**Study text:**
▽

8th April 2024 > > Price Action.
tl;dr
Today is all about the price.
Market Snap
Market Wrap
Net inflows to the ETFs totalled half a billion dollars or so last week, approximately 7,500 coins setting us up with a strong start to the week pricewise. The recent ATH was just shy of $74k. With the hype of the halving that is predicted to happen on the 20th April, a push past $80k looks feasible shortly as a staging post to three figures. Ripple CEO Brad Garlinghouse agrees with me:
“The overall market cap of the crypto industry ... is easily predicted to double by the end of this year ... [as it’s] impacted by all of these macro factors (ETFs and the halving).”
Marshall Beard, COO of Gemini, has a very similar outlook:
“You’re going to see violent moves up and down until that new all-time high, which I think will be $150,000. It probably happens this year. I think it moves so fast ... and I think that momentum, the supply shock, it moves crazy quickly.”
Of course, neither Brad nor Marshall could be described as being entirely impartial on this topic.
Occasional Series – Russian sanctions
Murderer Putin and his henchmen derive much of their power from the cabal of oligarchs whose gold-leaf encrusted steak habits were enabled by the world’s most vicious dictator. Following the invasion of Ukraine, the UK government slapped sanctions on Russia, aimed particularly at the oligarchs’ expense. No more would they be able to buy luxury cars, amongst other items, presumably in the hope that they might bring some pressure to bear on their heinous leader.
As Ed Conway pointed out in the Sunday Times, prior to 2022, the UK exported £400mm of cars every year to Russia. That official trade has now stopped, and rightly so.
Prior to 2022, the UK exported virtually no cars, if any at all, to places like Azerbaijan, Kazakhstan, Kyrgyzstan, and Armenia. Probably for obvious reasons I do not have to explain.
We now export close to £400mm of cars every year – almost entirely comprising the luxury options – to those four countries to whom we did not previously export cars. This is despite the levels of poverty and deprivation in those places remaining as they always were.
Which is a bit odd.
Though perhaps less so when one considers that to deliver the Bentleys and the other supercars to the end “customer”, the trucks delivering these cars mostly pass through Moscow.
Oh well.
I guess sanctions might be effective at some indeterminate date in the future, at a time when the Foreign Office works for the UK, rather than against our interests. “Yes, Minister” was not a farce, but a blueprint for how the technocratic elite behaves today. There is of course a solution to these problems, and it is called the blockchain.
Curious Cryptos’ Commentary – More price predictions
The price action since Friday morning feels rather robust, so let’s look at another price prediction, this time from the techie perspective:
So, that’s another price point of $140k by July.
A word of warning. In my humble opinion technical analysis is only of value in helping us understand what other investors who believe in it might be thinking.

△

Reproduce the market commentary word for word, starting at "Occasional Series –" and ending at "have to explain.". The records are separate material with no connection to the market commentary.

Records drawn from a collection:
▽

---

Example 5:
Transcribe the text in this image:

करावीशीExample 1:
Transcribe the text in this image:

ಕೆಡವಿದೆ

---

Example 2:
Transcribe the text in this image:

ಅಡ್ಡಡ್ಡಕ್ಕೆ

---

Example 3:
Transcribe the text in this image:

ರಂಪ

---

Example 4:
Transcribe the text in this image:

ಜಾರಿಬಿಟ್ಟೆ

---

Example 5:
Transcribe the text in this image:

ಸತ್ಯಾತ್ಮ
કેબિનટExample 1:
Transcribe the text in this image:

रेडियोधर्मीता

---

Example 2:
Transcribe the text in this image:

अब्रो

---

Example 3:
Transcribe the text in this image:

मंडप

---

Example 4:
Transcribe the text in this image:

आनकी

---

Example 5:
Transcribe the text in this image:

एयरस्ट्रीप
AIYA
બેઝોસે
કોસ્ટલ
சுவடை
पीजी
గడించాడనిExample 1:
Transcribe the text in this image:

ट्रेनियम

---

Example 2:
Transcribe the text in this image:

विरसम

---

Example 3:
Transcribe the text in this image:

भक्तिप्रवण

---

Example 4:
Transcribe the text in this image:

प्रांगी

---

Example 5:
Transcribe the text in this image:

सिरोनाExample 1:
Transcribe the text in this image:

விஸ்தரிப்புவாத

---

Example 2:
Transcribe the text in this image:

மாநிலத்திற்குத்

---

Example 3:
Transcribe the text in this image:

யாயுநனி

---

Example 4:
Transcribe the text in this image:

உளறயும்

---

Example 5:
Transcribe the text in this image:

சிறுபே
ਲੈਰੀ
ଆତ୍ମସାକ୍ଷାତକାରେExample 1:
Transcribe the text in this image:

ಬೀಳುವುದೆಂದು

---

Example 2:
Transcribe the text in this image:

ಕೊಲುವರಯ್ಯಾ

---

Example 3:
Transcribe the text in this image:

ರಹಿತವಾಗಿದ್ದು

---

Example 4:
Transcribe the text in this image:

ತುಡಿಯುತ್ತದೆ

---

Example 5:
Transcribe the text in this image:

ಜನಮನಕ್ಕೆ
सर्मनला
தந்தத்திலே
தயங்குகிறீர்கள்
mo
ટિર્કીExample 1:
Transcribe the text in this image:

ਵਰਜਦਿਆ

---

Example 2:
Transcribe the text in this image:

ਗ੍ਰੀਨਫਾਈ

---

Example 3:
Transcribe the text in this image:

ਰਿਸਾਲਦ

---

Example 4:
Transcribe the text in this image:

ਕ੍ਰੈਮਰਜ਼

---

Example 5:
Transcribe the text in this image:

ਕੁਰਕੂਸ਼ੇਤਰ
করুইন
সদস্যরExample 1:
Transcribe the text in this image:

△

**Output for this exercise:**
Occasional Series – Russian sanctions
Murderer Putin and his henchmen derive much of their power from the cabal of oligarchs whose gold-leaf encrusted steak habits were enabled by the world’s most vicious dictator. Following the invasion of Ukraine, the UK government slapped sanctions on Russia, aimed particularly at the oligarchs’ expense. No more would they be able to buy luxury cars, amongst other items, presumably in the hope that they might bring some pressure to bear on their heinous leader.
As Ed Conway pointed out in the Sunday Times, prior to 2022, the UK exported £400mm of cars every year to Russia. That official trade has now stopped, and rightly so.
Prior to 2022, the UK exported virtually no cars, if any at all, to places like Azerbaijan, Kazakhstan, Kyrgyzstan, and Armenia. Probably for obvious reasons I do not have to explain.